As a young actor, I was aware of those amazing black performers who had gone before me and how I was benefiting from them having blazed a trail. To my shame, before we met, I didn’t really know of Horace. But I did my homework and realised very quickly that I was in the company of a great.

Sir Horace Ové (BFI National Archive)

Horace’s film Pressure was huge in our community when it came out. It was pretty much the first time we saw ourselves on the big screen. Before then, if people who looked like us were projected in 35mm the chances were they had American accents, and more often than not they were Sidney Poitier.

Pressure was the first British feature film by a black director. The first time the shots were called by someone who looked like us. The film is about the experience of young first-generation West Indian boy in London. It’s about his journey of understanding himself as a black Brit.

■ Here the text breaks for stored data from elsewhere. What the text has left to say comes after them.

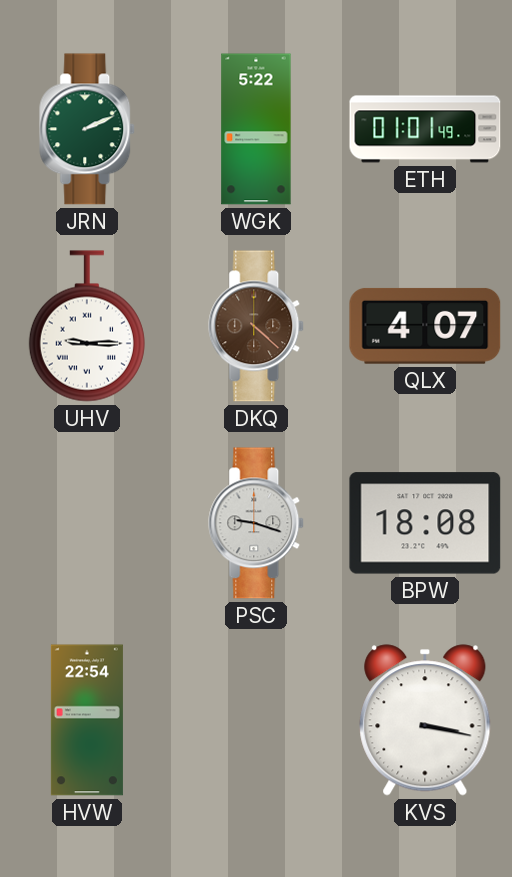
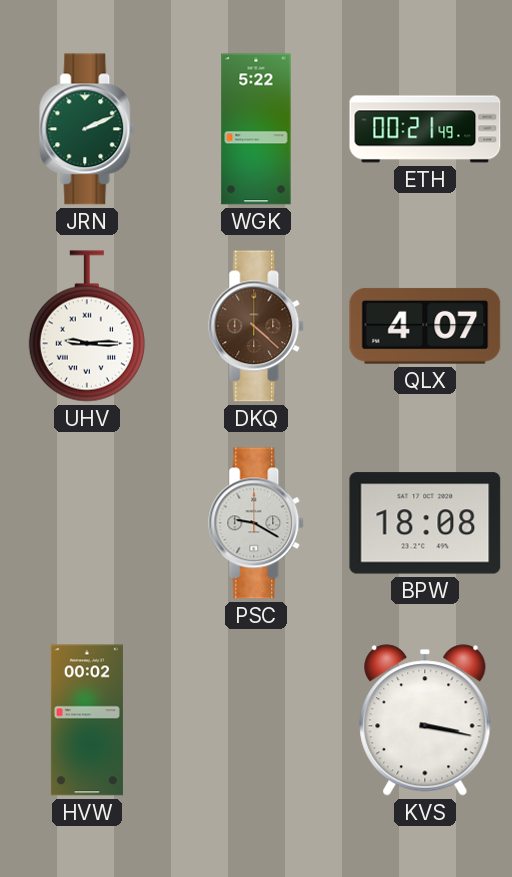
ETH: 01:01 -> 00:21
PSC: 9:18 -> 9:20
HVW: 22:54 -> 00:02
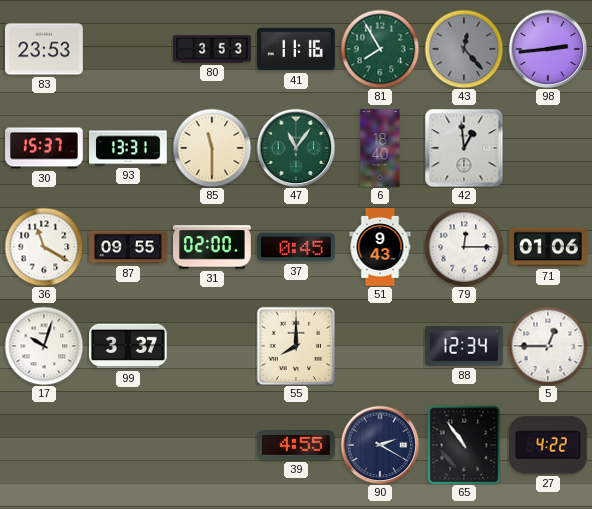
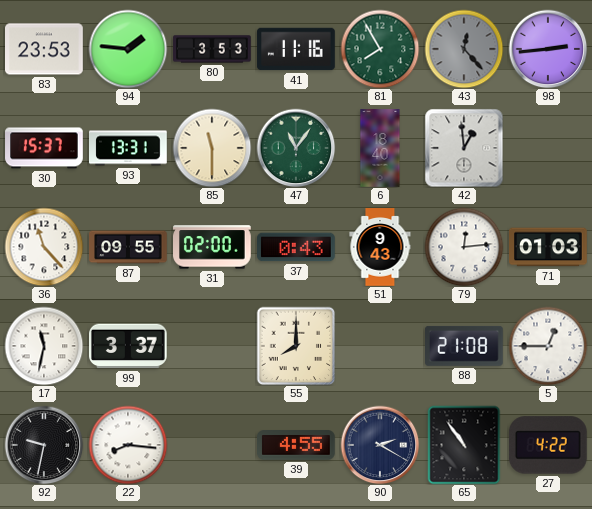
94: none -> 1:46
36: 11:20 -> 11:23
37: 0:45 -> 0:43
79: 12:15 -> 12:14
71: 01:06 -> 01:03
17: 10:03 -> 11:32
88: 12:34 -> 21:08
92: none -> 9:32
22: none -> 8:16
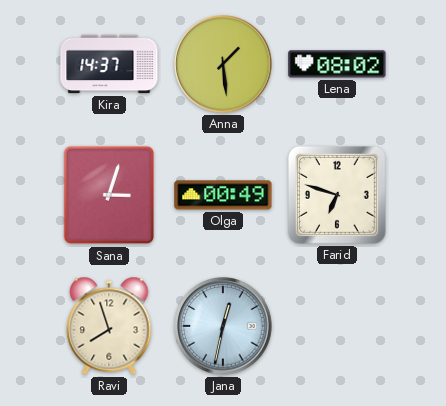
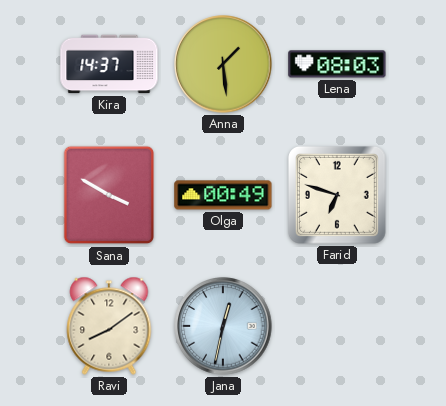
Lena: 08:02 -> 08:03
Sana: 3:03 -> 3:50
Ravi: 7:57 -> 8:09
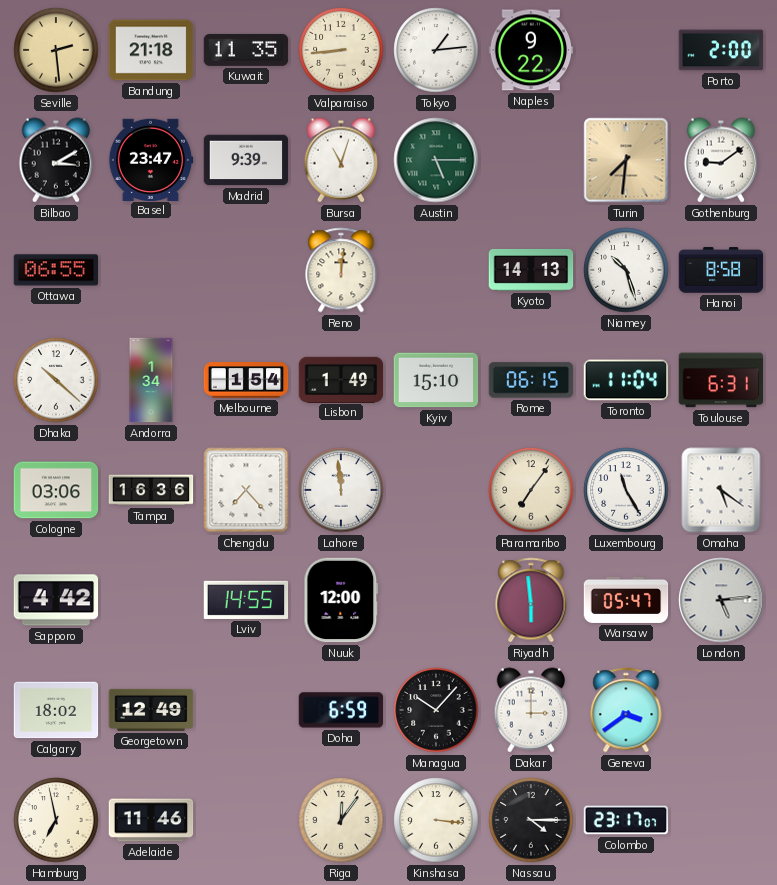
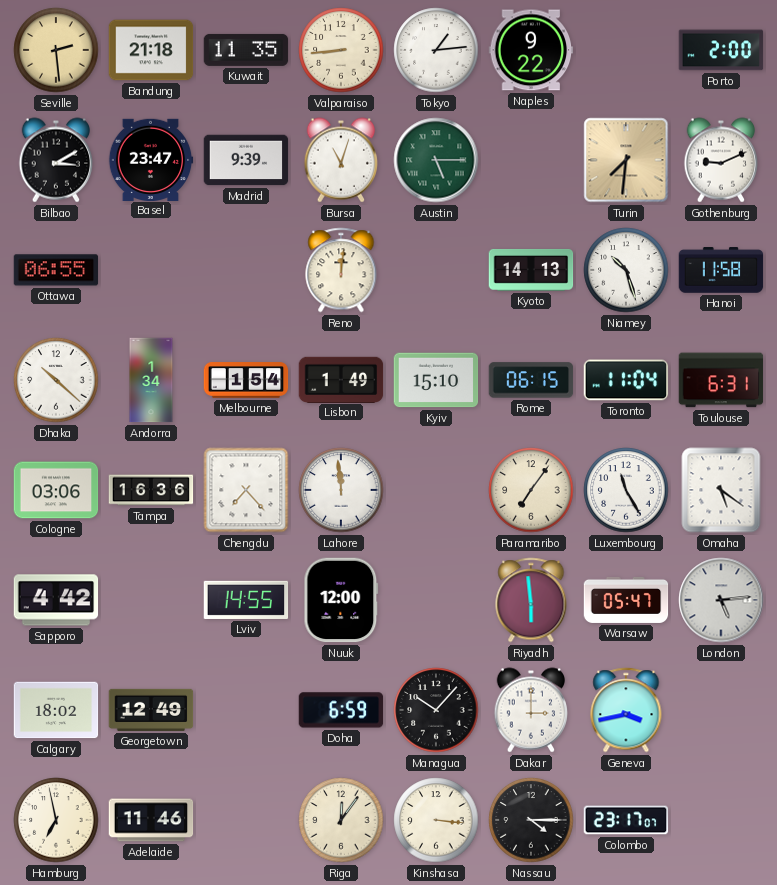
Gothenburg: 9:09 -> 9:11
Hanoi: 8:58 -> 11:58
Geneva: 3:39 -> 3:43
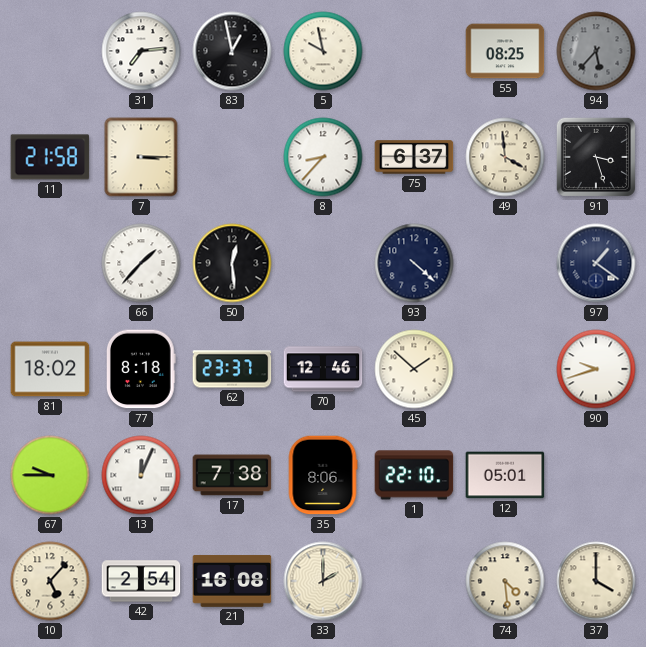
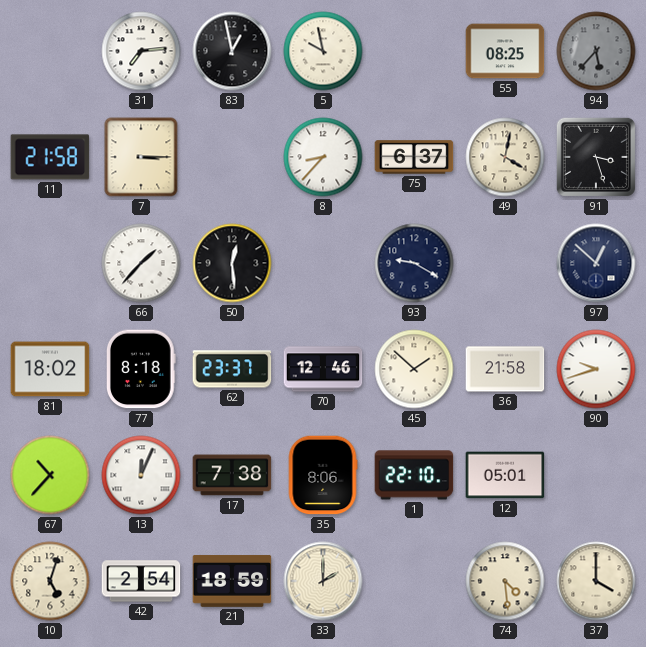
49: 3:59 -> 4:02
93: 4:22 -> 9:20
97: 1:21 -> 12:52
36: none -> 21:58
67: 9:45 -> 10:37
10: 5:07 -> 5:03
21: 16:08 -> 18:59
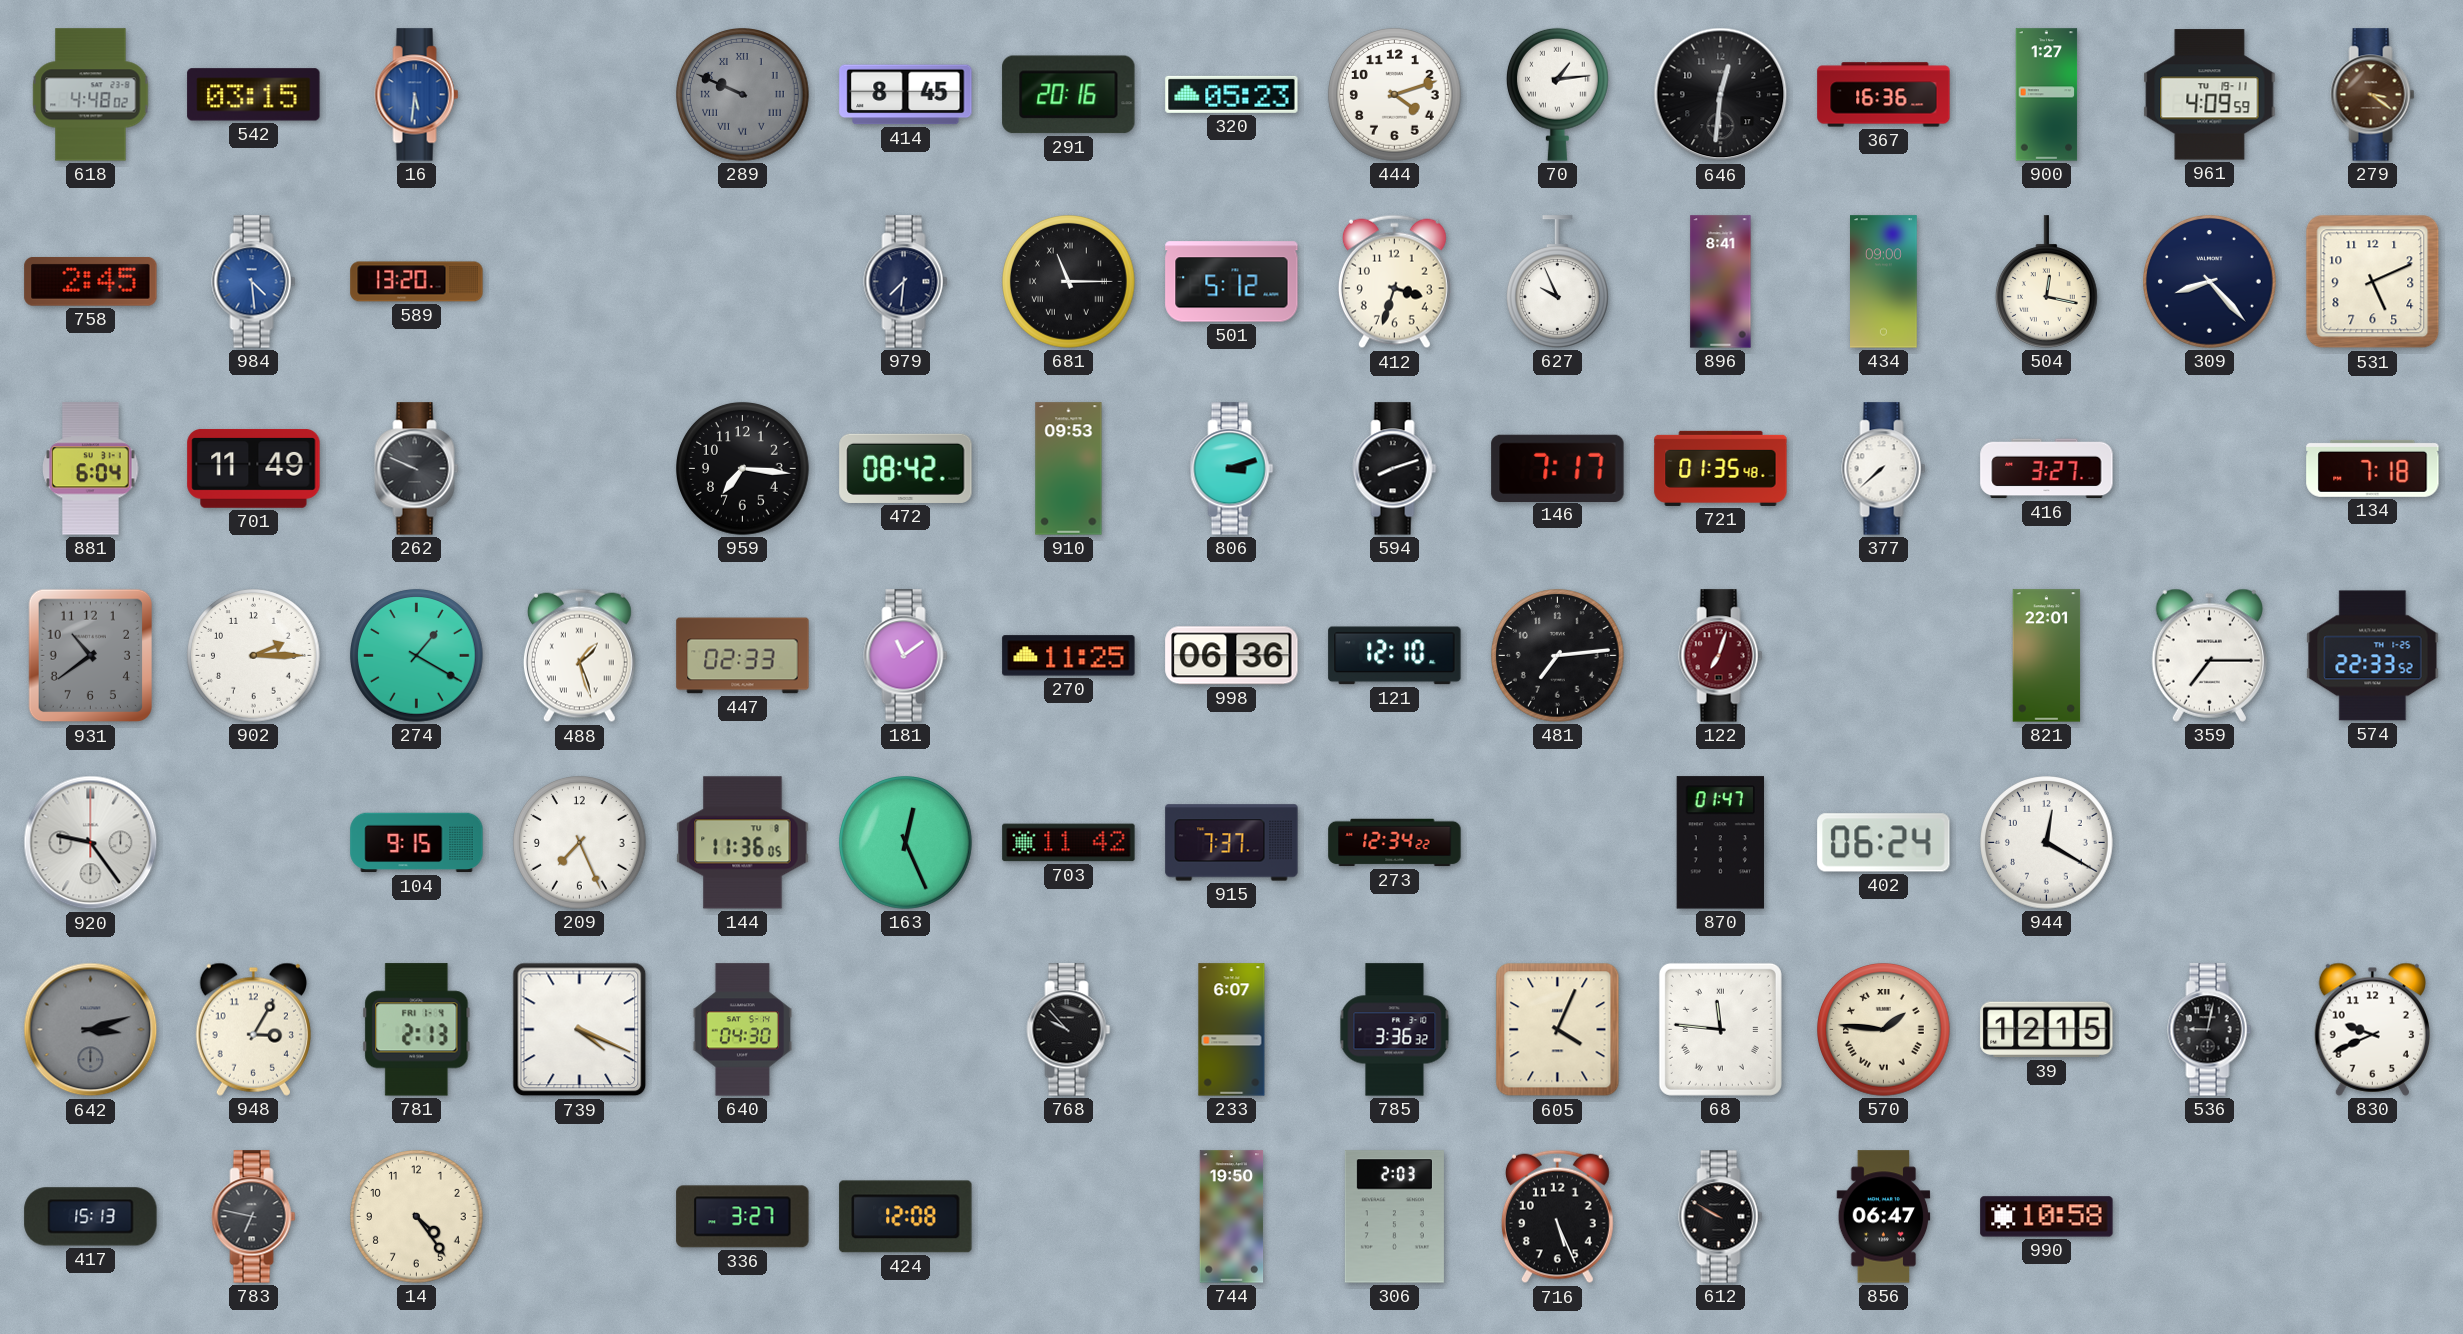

It is an immigrant story, it is a family story, it is a celebration and a critique, it is a universal story told by being really specific. It spoke too our country then and in many ways it speaks to our country now.

It’s really important to say just how incredible it was that Horace got to make Pressure in the way he did and to tell the story the way he wanted to tell it. As the first black British feature director there was no one ahead of him to show him the way. When Horace went through that door, he was on his own. And because he went through that door, because he broke barriers on film and TV, at the BBC and Channel 4, it meant the generations to come would never be alone like he was. They would always have Horace.

Playing Away, Horace Ové's film from 1985

Horace is known as the ‘godfather of black filmmaking’ but I’m not sure that truly describes who he was to film-making in this country. I’m not sure it fully quantifies how much was pitted against him. What a mammoth undertaking it was to push the doors open that he pushed open. And to do it all with grace, charm, determination and a sense of humour – but also Horace didn’t take any shit. To do all that to and remain true to himself. To get knocked back and knocked down, but to get back up and do it again. Few of us could do what Horace did.

Speaking to friends recently, we imagined what he could have done given free rein, given the opportunity of the mainstream filmmakers of his generation. With the vision and calibre he had, we tried to imagine the stories he would have told. But his was the journey of the pioneer. It was his role to lay down the paths, open the doors, smash through the ceilings.

Much has changed for black British filmmakers and a great deal of that is down to Horace. But much hasn’t changed and he would’ve been the first to say so. Progress on someone else’s terms and timing is always going to be frustrating and stifling. Give or take a few people, if you’re making a film that is not obviously about the black experience the industry isn’t going to be looking for a black director. That was true for Horace and it is true now.

Horace always championed the generations that came after him. I don’t think there has been a black filmmaker who has got anything made in the last 40 years who wasn’t influenced by or advised by Horace. Like me, when I got my first film made by the BBC, Storm Damage in 1998. They all sat at his feet and asked what I asked, “What do I need to know?” And he was always generous with his time and knowledge. That is why all black filmmaking in this country is six degrees or less from Horace Ové.

Lennie James

He was my mentor and I could not have wished for better. He was always available, always supportive. He never held back with praise or criticism. He showed me care, guidance and love. He encouraged me to risk and to not self edit and for that I’ll be eternally grateful.

Sir Horace Ové is a great of 20th century British filmmaking. That he is not a household name is due to do with circumstance not talent. His output stands on its own. When they tell the story of British filmmaking in the 20th century, there is no question that Horace’s name will be there.

As much as I miss the fact that there will be no more new work from Horace, I miss him more. If I wished he was better known it is of course for the appreciation of his work, but just as much it is so that people could get some sense of this beautiful, unique, special Caribbean soul and understand just how huge he was and why he was so revered and loved.